# Any Mountain or Leslie West fans out there?



## Itullian (Aug 27, 2011)

Fans of the big man?


----------



## elgar's ghost (Aug 8, 2010)

Yep - their stuff up to the 1972 split was excellent, as was most of the Twin Peaks live album recorded after they reformed. I think they could lay claim to being the US's first out-and-out heavy rock band.


----------



## samurai (Apr 22, 2011)

Same here: Their *"Theme From an Imaginary Western"* still captivates and moves me every time I hear it, some four decades--give or take--since its release.


----------



## Whistler Fred (Feb 6, 2014)

I enjoyed their first album, particularly "Theme from an Imaginary Western." How I wish Cream covered that, but Mountain does the song full justice.


----------



## millionrainbows (Jun 23, 2012)

Me is. The very "first" album was an LP on Windfall, entitled "Mountain" by Leslie West, solo. It was before he formed the group. There are some crucial cuts on there: "Dreams of Milk and Honey," "Long Red" and a nice 12-string acoustic guitar solo.


----------



## Itullian (Aug 27, 2011)

They were a monster band.
If you ever hear them live back then.............awesome.
And Leslies playing and growling vocals.............


----------



## realdealblues (Mar 3, 2010)

Whistler Fred said:


> I enjoyed their first album, particularly "Theme from an Imaginary Western." How I wish Cream covered that, but Mountain does the song full justice.

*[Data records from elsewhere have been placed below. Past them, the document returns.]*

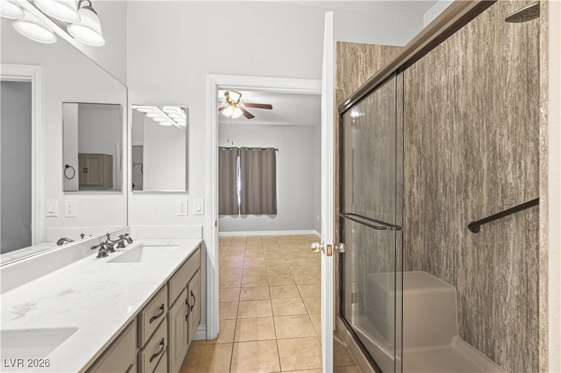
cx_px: 280
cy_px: 186
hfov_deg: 98.6
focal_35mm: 16
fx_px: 241
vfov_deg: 75.4
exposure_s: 1
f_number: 8
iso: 500
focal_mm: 15.5
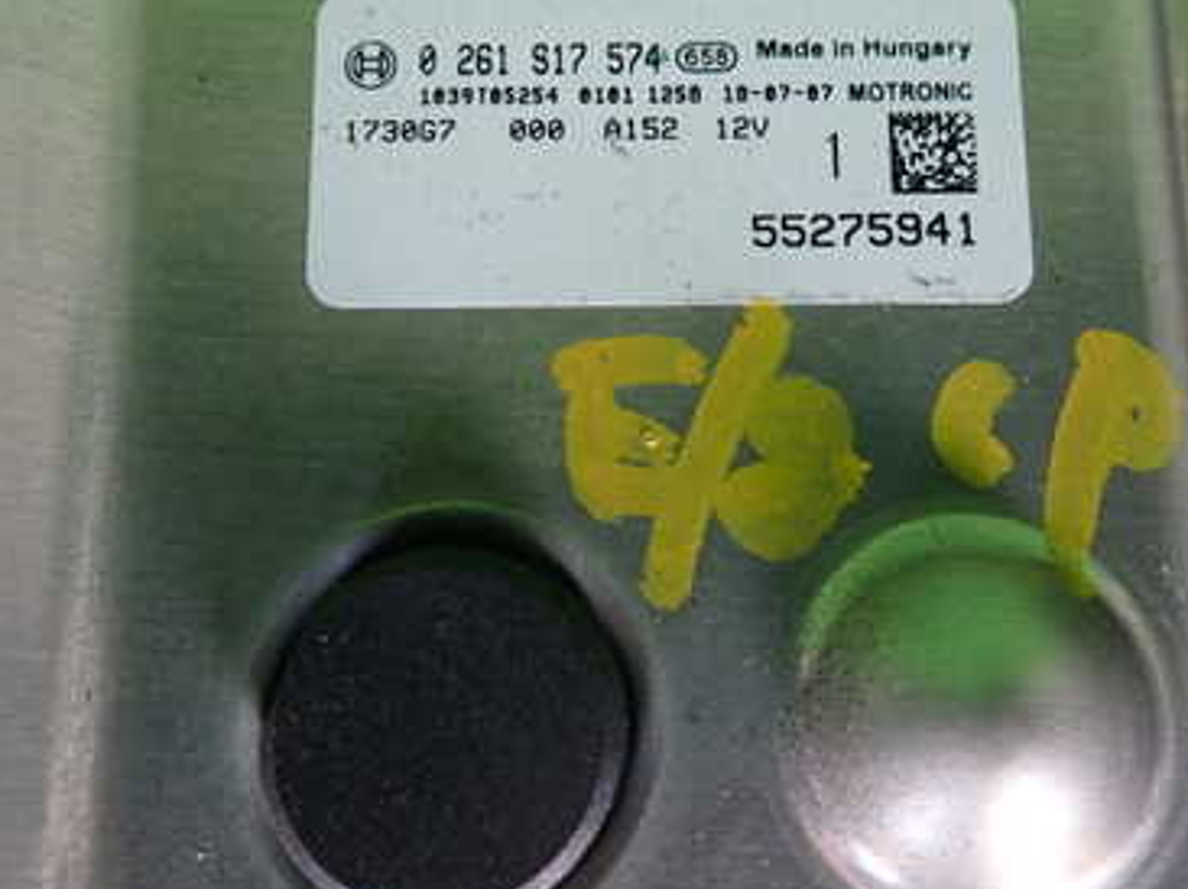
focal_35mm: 41
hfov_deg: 45.7
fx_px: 1406
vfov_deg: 34.7
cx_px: 652
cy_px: 289
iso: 200
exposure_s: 1/60
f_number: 2
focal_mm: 4.5
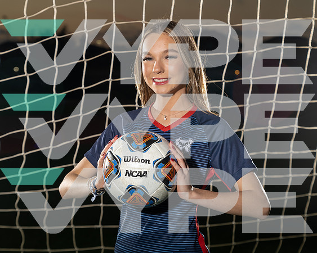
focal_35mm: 85
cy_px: 117
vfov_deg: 18.1
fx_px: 795
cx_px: 141
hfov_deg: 22.5
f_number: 4.5
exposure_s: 1/250
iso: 200
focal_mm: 70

Cream didn't cover it but Jack Bruce did it on his first solo album.


----------



## Whistler Fred (Feb 6, 2014)

realdealblues said:


> Cream didn't cover it but Jack Bruce did it on his first solo album.

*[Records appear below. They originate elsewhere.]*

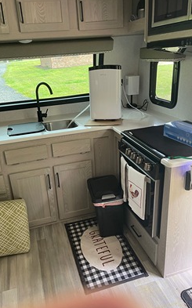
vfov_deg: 68.4
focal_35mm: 27
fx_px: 226
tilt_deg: -21.9
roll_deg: +6.0
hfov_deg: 45.8
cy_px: 154
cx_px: 83
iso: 160
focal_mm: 5.1
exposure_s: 1/60
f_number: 1.6
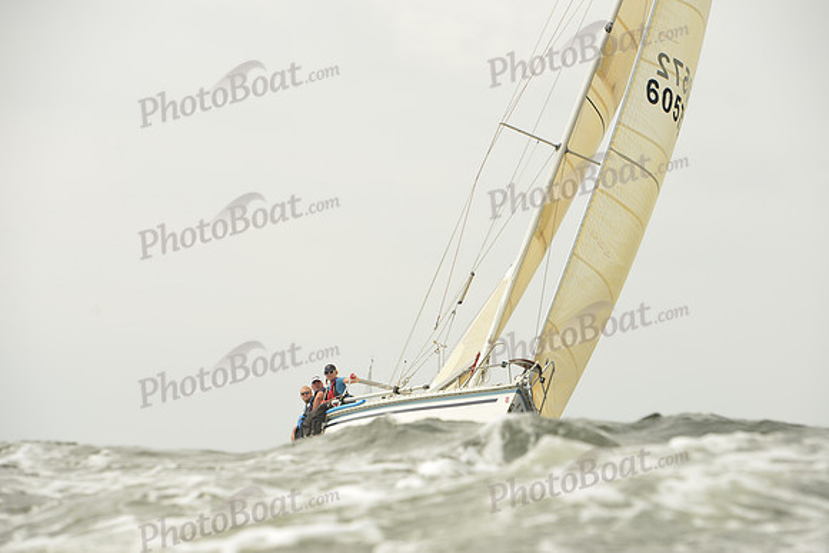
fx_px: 3109
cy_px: 276
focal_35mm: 135
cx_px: 414
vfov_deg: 10.2
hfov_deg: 15.2
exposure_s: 1/1250
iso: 320
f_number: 8
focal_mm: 135
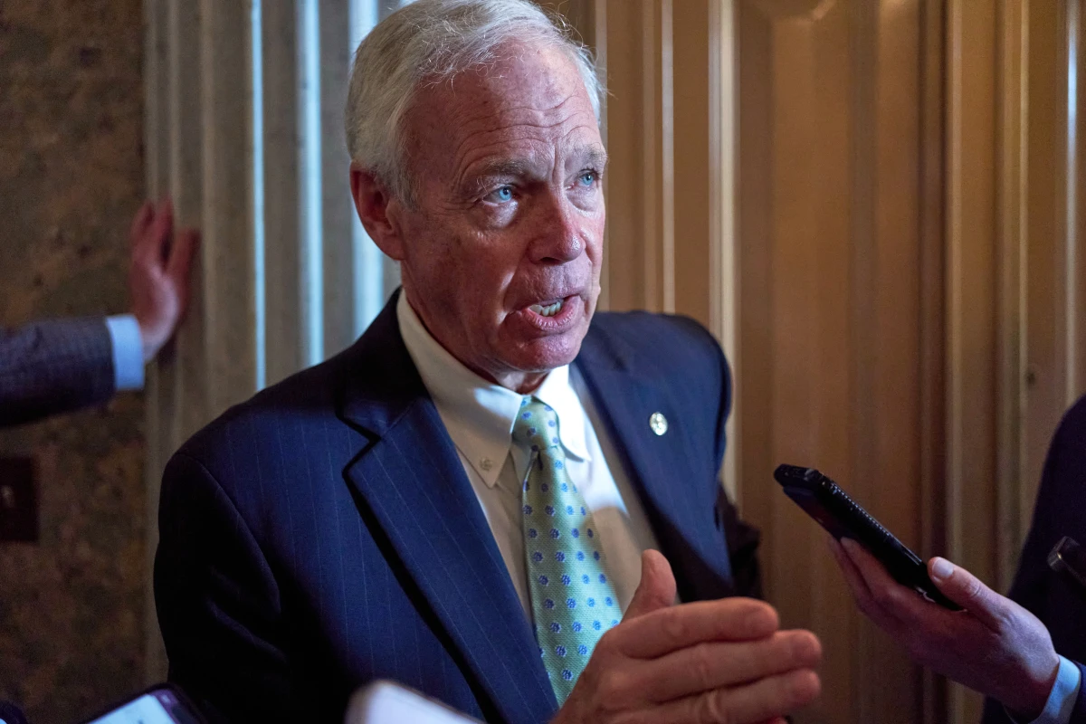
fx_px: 1207
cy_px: 362
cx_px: 543
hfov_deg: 48.5
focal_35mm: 40
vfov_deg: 33.4
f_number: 2.5
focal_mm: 40
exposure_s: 1/320
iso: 4000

Yes, and did it quite well. But I think Mountain improved on it. Since Felix Pappalardi was the producer on "Songs for a Tailor" and bassist for Mountain it makes sense that he would come up with a very Cream-like arrangement.


----------



## millionrainbows (Jun 23, 2012)

Pappalardi's wife co-wrote some Mountain songs, before she murdered him.

West was a good teacher as well. When he played in my home town, he rented a Marshall from a friend of mine, who told me he had one of his students in tow, a younger kid.

The last I read, he was becoming diabetic, and had to have one of his feet amputated. I almost wrote him a letter.


----------